Me dejó sin palabras. Cualquier admonición
académica a esa altura era estéril, no agregaba nada a sus palabras.
Fugazmente, pensé en cuánto le quedaba por
vivir, por sentir, por descubrir en esta vida a la que hemos sido arrojados.
Pensé que seguramente ella me trascendería, amaría, tendría hijos y envejecería
como cualquier mortal. Pensé en esa potencia inescrutable que es la literatura
que nos unía inexorablemente en un lugar espacio tiempo del mundo al menos por
unas horas, nos hería de finitud y desnudaba nuestra contingencia.
Quién necesita amar lo inescrutable para
vivir cada día. Oficio penumbroso y diáfano a la vez.
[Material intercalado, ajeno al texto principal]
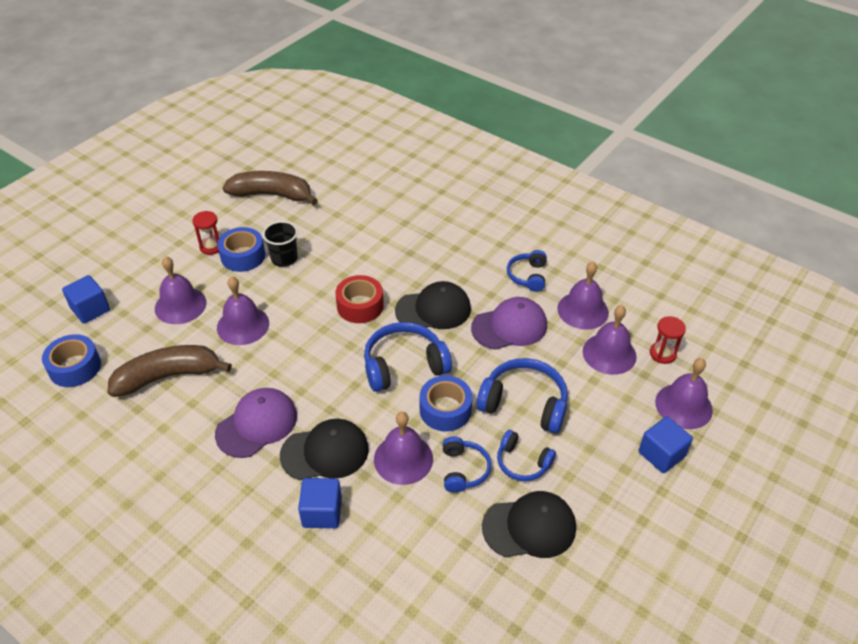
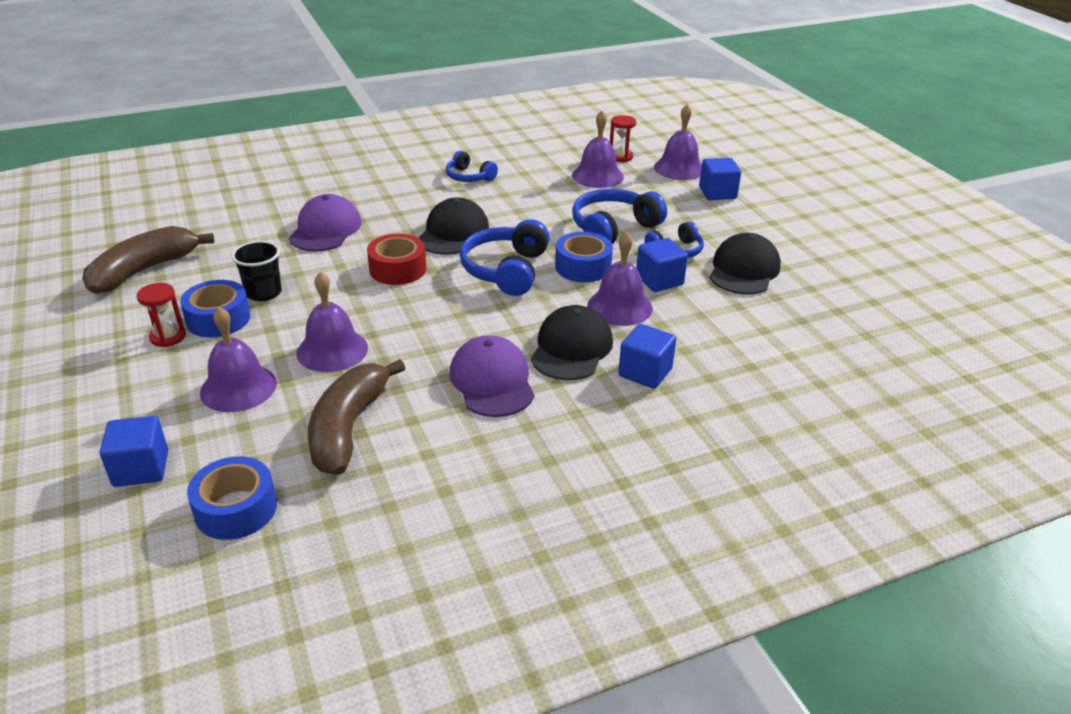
camera: 60 degrees left, 10 degrees down
blue headphones [442,436,491,493] -> blue cube [636,238,688,292]
purple cap [471,297,547,350] -> purple cap moved to [289,194,362,251]
purple bell [557,262,609,330] -> none

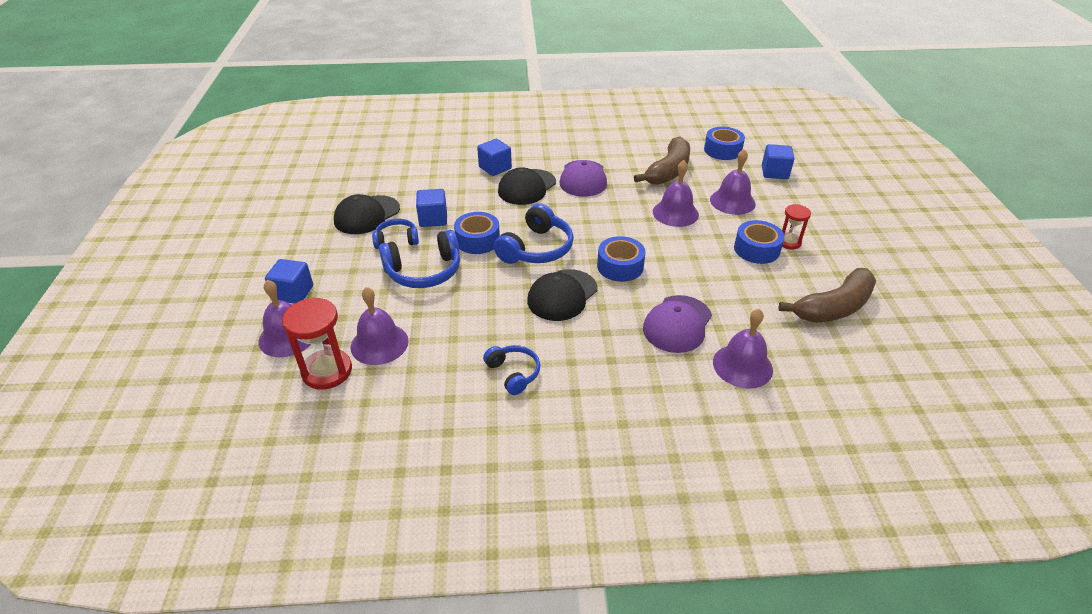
camera: 160 degrees left, 5 degrees up
black cup [232,241,282,301] -> none
red tape [367,234,427,285] -> blue tape [597,236,646,282]
purple bell [588,231,653,326] -> purple bell moved to [713,309,773,388]
red hourglass [610,115,636,162] -> red hourglass [282,298,352,390], size x1.67

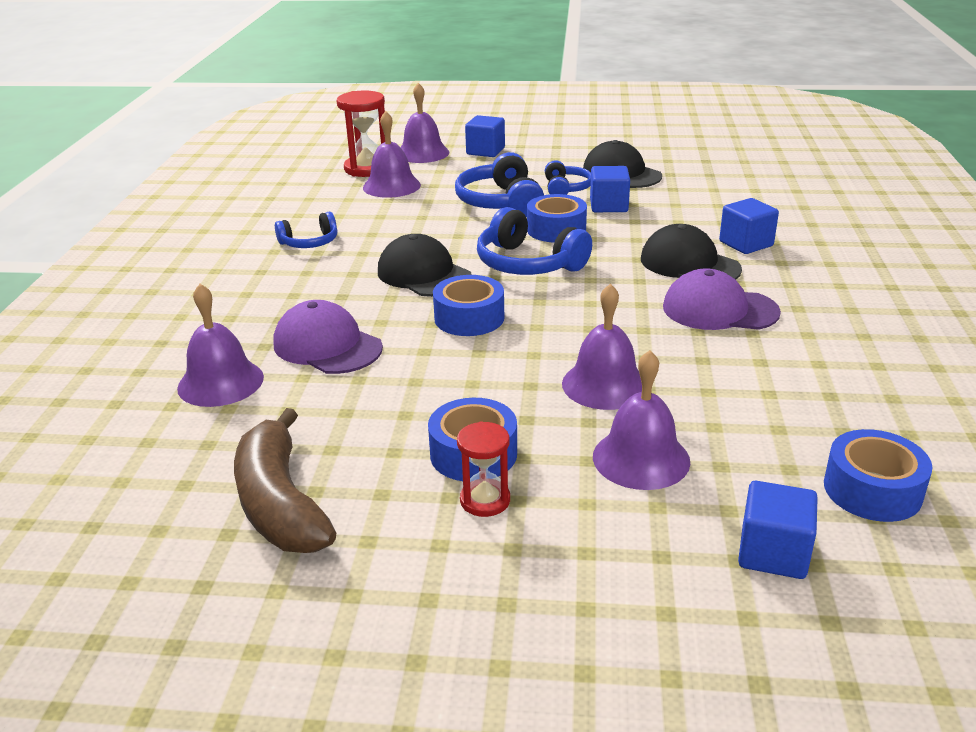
camera: 100 degrees right, 10 degrees down
brown banana [634,136,690,185] -> none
Está bien, dije, siéntese ahora.
Y se sentó. Volví a mirar el tema del día que debía dar en mis anotaciones; tomé aire y resolví, como siempre, como desde hace años que
lo hago, aunque el oficio se confunda con el amor y el desdén de las planificaciones
escolares, tomar un libro y empezar a leer: “Pienso que en este momento / nadie
piensa en mí,…”. Ellos me oían; algunos con sus mandíbulas apoyadas sobre sus
manos; otros recostados sobre sus asientos; otros, mirando distraídamente hacia
la ventana, a través de la cual se veían los árboles humedecidos por la garúa
gris.
Agradecí mi oficio, agradecí la palabra,
agradecí tener voz para darle vida.
Era sólo un día más. Irrepetible como un día
más que pasa y no vuelve: fugaz como la vida misma y, a la vez, tan eterno "como el agua y el aire.”